I firmly believe that we will be able to sequester carbon economically one day. I am not able to say when, of course. But there are a lot of ways to sequester carbon already, even though expensive ones, and I don't see why they should stay expensive forever. Humans are pretty good in applied chemistry and always come with ways to do things cheaper.

And carbon sequestration isn't something that would require consent of the entire world. Even five or six countries working together could pull it off.


I fear catastrophe but at the same time the human species has been reduced to near extinction before.

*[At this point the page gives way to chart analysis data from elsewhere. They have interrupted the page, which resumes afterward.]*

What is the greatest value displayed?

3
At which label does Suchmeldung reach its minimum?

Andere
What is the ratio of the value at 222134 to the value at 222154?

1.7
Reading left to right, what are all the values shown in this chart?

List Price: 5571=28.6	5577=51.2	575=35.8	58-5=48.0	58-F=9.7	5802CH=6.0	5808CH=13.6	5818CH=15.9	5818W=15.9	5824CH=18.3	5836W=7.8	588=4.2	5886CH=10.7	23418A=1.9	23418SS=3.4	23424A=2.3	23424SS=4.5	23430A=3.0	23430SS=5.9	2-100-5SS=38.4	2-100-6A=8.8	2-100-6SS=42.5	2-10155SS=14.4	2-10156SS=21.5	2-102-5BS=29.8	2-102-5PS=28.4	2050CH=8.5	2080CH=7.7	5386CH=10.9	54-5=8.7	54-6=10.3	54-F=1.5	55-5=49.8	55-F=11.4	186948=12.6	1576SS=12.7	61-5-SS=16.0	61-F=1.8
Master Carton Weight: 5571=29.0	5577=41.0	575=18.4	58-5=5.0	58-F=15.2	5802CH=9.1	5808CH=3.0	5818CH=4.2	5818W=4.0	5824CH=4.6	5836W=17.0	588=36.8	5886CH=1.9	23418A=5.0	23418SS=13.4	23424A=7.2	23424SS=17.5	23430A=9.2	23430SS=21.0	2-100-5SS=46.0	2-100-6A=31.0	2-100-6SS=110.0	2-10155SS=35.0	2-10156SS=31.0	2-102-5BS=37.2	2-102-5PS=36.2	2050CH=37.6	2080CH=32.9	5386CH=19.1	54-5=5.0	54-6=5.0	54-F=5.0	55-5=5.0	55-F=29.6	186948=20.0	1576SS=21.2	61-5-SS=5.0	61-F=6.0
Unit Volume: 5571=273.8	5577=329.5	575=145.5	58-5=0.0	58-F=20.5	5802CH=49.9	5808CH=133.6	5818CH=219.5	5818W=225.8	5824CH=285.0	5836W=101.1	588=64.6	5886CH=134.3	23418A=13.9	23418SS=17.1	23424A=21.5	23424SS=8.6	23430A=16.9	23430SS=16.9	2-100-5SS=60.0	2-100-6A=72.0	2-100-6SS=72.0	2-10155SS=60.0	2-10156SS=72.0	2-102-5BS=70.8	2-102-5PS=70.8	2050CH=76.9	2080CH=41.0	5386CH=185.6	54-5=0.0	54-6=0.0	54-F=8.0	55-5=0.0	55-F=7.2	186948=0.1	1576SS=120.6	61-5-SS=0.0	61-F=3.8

We have to innovate and embrace technology otherwise other humans will do it and make our bloodlines extinct. It just sucks that doing so carries so much tail end risk and future generations have to settle that debt.

It’s so hard to predict the future though. What if what we really need is more humans to increase the probability of solving the problems that are causing the climate to change.


From a pure logic point of view you'd better kill somebody who thinks the more people the better. But people are generally not good with logic especially when their beliefs are questioned.


People are the problem.


People promoting to remove people as solution aren't understanding how ecosystems work.


This is the kind of reductio ad absurdum nonsense I was hoping to avoid.


>Just don't have ...

"Idiocracy"(2006) scenario :-)


Western people already reducing their numbers. But there are other civilizations on this planet who's not going to reduce birth numbers and they'll quickly replace those who don't have kids. That's kind of social evolution. And any effective means to force other countries to reduce their birth rate are unacceptable in current morale.


Exactly. I would be okay with having only one child if everyone else did the same globally. But there's no point whatsoever if my unborn children will be just replaced by migrants from some society/culture where people have a lot of children, making room for more births in their country of origin.


> Western people already reducing their numbers

It’s a good start. Let’s keep it up!